ベアトリスに紹介されたベッタ(Elisabetta)は、初めて出会った時は絞りの羽織を着て現れ、驚きました。日本の着物が好きだと言っていました。

ミラーノ生れの製本家で、トリーノで製本の技術を教える学校で先生をしている人でした。大変なお喋りで、自分のことを attaccabottoni(他人のボタンを糸で付け終るまで離さないという意味で、大変なお喋りのこと)だと言い、ヴァポレットの中でも、直ぐに隣に座った人に話し掛け、口が動き始めると止まりません。

彼女はヴァカンスでヴェネツィアに来訪、ジュデッカ島に部屋を借りていていました。前回書いたVDVの夏の演劇祭の一環で、"Calli e Campielli" という隠されたジュデッカ島の再発見という演劇的パフォーマンスがあるから、来ないかと彼女に誘われ、ジュデッカ運河を渡りました。

すっかり暗くなると、コンメーディア・デッラルテのアルレッキーノとドットーレの案内で島巡りが始まりました。あちこちに篝火や照明が点けてあり、ある場所でアルレッキーノの語りと演戯があります。

Corto Maltese という名の人物は、"Corto Sconto"等のヴェネツィア・ガイドでヴェネツィアでは著名の案内人のようですが、彼に扮した役者が現れた場所では、火吹き男や踊り手の演戯がありました。

長い狭い通りを抜けていくと、ジャーコモ・カザノーヴァ所縁の修道院があり、普段は入れないこの中庭に既に照明が施され、幻想的な雰囲気が醸し出されています。カザノーヴァ所縁の修道女の語りがあり、獣に扮した仮面の男女の異教的な舞踊が披露されました。
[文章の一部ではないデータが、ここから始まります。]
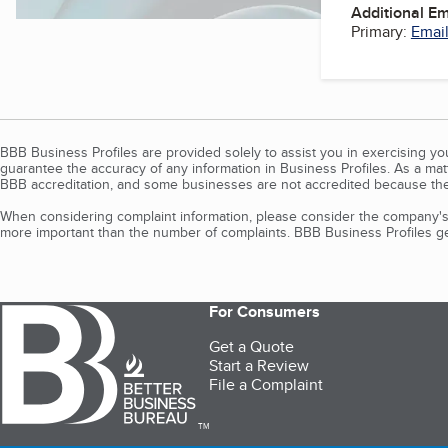
Additional E
Primary:
Email
BBB Business Profiles are provided solely to assist you in exercising y
guarantee the accuracy of any information in Business Profiles. As a ma
BBB accreditation, and some businesses are not accredited because the
When considering complaint information, please consider the company's 
more important than the number of complaints. BBB Business Profiles gen
For Consumers
Get a Quote
Start a Review
File a Complaint
TM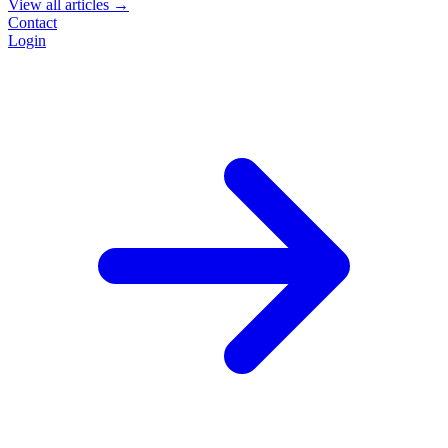
View all articles →
Contact
Login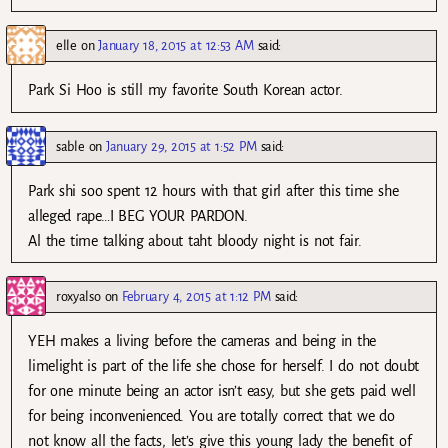
elle
on
January 18, 2015 at 12:53 AM
said:
Park Si Hoo is still my favorite South Korean actor.
sable
on
January 29, 2015 at 1:52 PM
said:
Park shi soo spent 12 hours with that girl after this time she
alleged rape…I BEG YOUR PARDON.
Al the time talking about taht bloody night is not fair.
roxyalso
on
February 4, 2015 at 1:12 PM
said:
YEH makes a living before the cameras and being in the
limelight is part of the life she chose for herself. I do not doubt
for one minute being an actor isn’t easy, but she gets paid well
for being inconvenienced. You are totally correct that we do
not know all the facts, let’s give this young lady the benefit of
最後に案内されたのは、ユンガンス(Junghans)広場にあるパンタスキン一座の劇場前でした。劇場の3階から2本の布を垂らし、アクロバットの役者がその布の中からそれぞれ現れ、宙空で二人揃って軽業的ダンスを披露します。

パフォーマンスが終わると、広場一角に宴席が設けられ、この催しに付き合った人々にワインやチケーティのサーヴィスがありました。こういう夏の宵の温かなもてなしって嬉しいですね。コンメーディア・デッラルテのパンタスキン座を知ったのはこんな経緯でした(かつてアヴォガーリア通りにコンメーディア・デッラルテ一座を探しましたが、発見出来ませんでした)。
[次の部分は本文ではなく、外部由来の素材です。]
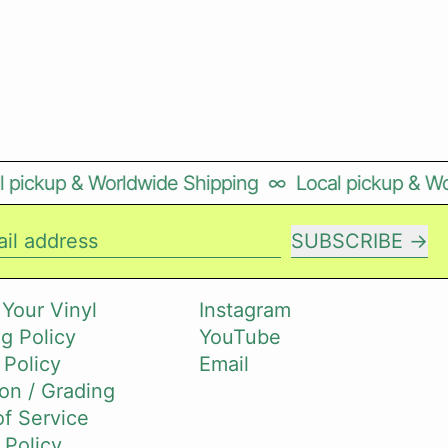
ickup & Worldwide Shipping
∞
Local pickup & Worl
SUBSCRIBE
il address
 Your Vinyl
Instagram
g Policy
YouTube
 Policy
Email
on / Grading
f Service
 Policy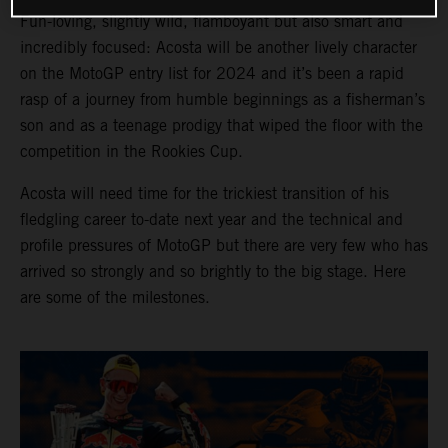
Fun-loving, slightly wild, flamboyant but also smart and
incredibly focused: Acosta will be another lively character
on the MotoGP entry list for 2024 and it’s been a rapid
rasp of a journey from humble beginnings as a fisherman’s
son and as a teenage prodigy that wiped the floor with the
competition in the Rookies Cup.
Acosta will need time for the trickiest transition of his
fledgling career to-date next year and the technical and
profile pressures of MotoGP but there are very few who has
arrived so strongly and so brightly to the big stage. Here
are some of the milestones.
場所が分かったので、改めてコンメーディア・デッラルテを見に行きました。8ユーロと入場料が格安なのは、サン・マルコ区のサン・ベネデット教会傍のペーザロ館「フォルトゥーニ(Fortuny)美術館」のジュデッカ島にあるフォルトゥーニの布工場が資金援助をしているからだそうです。
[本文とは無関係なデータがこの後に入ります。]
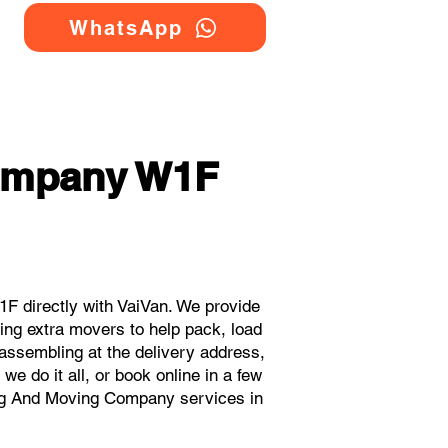
WhatsApp
ompany W1F
 directly with VaiVan. We provide
ng extra movers to help pack, load
eassembling at the delivery address,
e do it all, or book online in a few
ing And Moving Company services in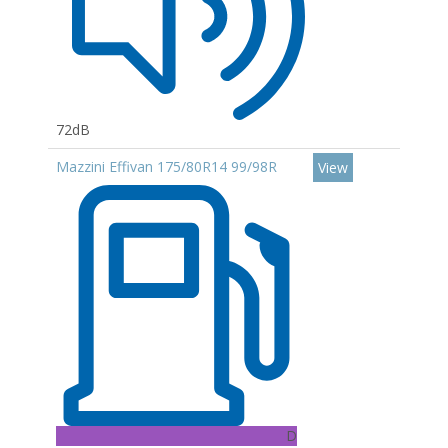
72dB
Mazzini Effivan 175/80R14 99/98R
View
D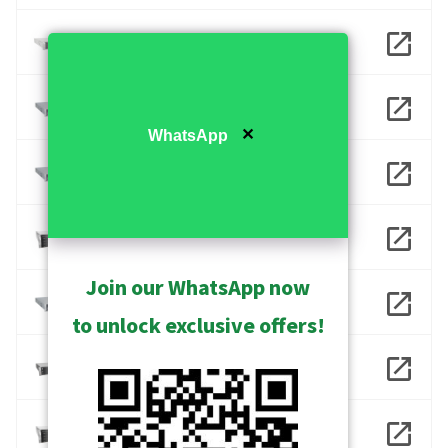
INR-401
INR-406
✕
WhatsApp
INR-407
INR-413
Join our WhatsApp now
INR-416
to unlock exclusive offers!
INR-417
INR-418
題して"Arlecchino/Don Giovanni"。この芝居はパリのテアトル・イタリアンで1697年まで何度となく再演を繰り返し、その後1716年からコメディ・イタリエンヌ劇場でルイージ・リッコボーニによって板に乗せられるという、大成功を収めた劇作品なのだそうです。

私のこの種の演劇体験は1995年の夏、日本での第11回「東京の夏」音楽祭での、仏人カウンターテナー、ドミニク・ヴィス一行の『マドリガル・コメディ』という仮面音楽芝居を新大久保のパナソニック・グローブ座で見たのが嚆矢でした。これはオラーツィオ・ヴェッキ作曲『アンフィパルナーゾ』やアドリアーノ・バンキエーリの『ヴェネツィアからパードヴァへの船旅』を元に作られた、コンメーディア・デッラルテのキャラクターを使った仮面音楽劇で、綱の曲芸まである楽しいものでした。

この年の9月、フェッルッチョ・ソレーリが来日しました。鎌倉芸術館大ホールで催されたそれは、ゴルドーニの『二人の主人を一度に持つと』の別ヴァージョンでした。彼の鍛え抜かれた肉体が若々しくトンボまで切り、そのスピードとリズムある演技は感動的でした。

そして1999年にはミラーノのピッコロ座としてのソレーリの『二人の主人を一度に持つと』がやって来ました。コンメーディア・デッラルテの即興性は皆無とは言え(見ているとそれを感じてしまう)、ジョルジョ・ストレーレルの計算し尽くされた演出でのアルレッキーノやパンタローネで、大変刺激的な素晴らしい演技は筆舌に尽くし難いものがありました(それと前後してソレーリの演技の絵解のサーヴィスもあり、大変勉強になりました)。

以来、私のコンメーディア・デッラルテ狂いが始まりました。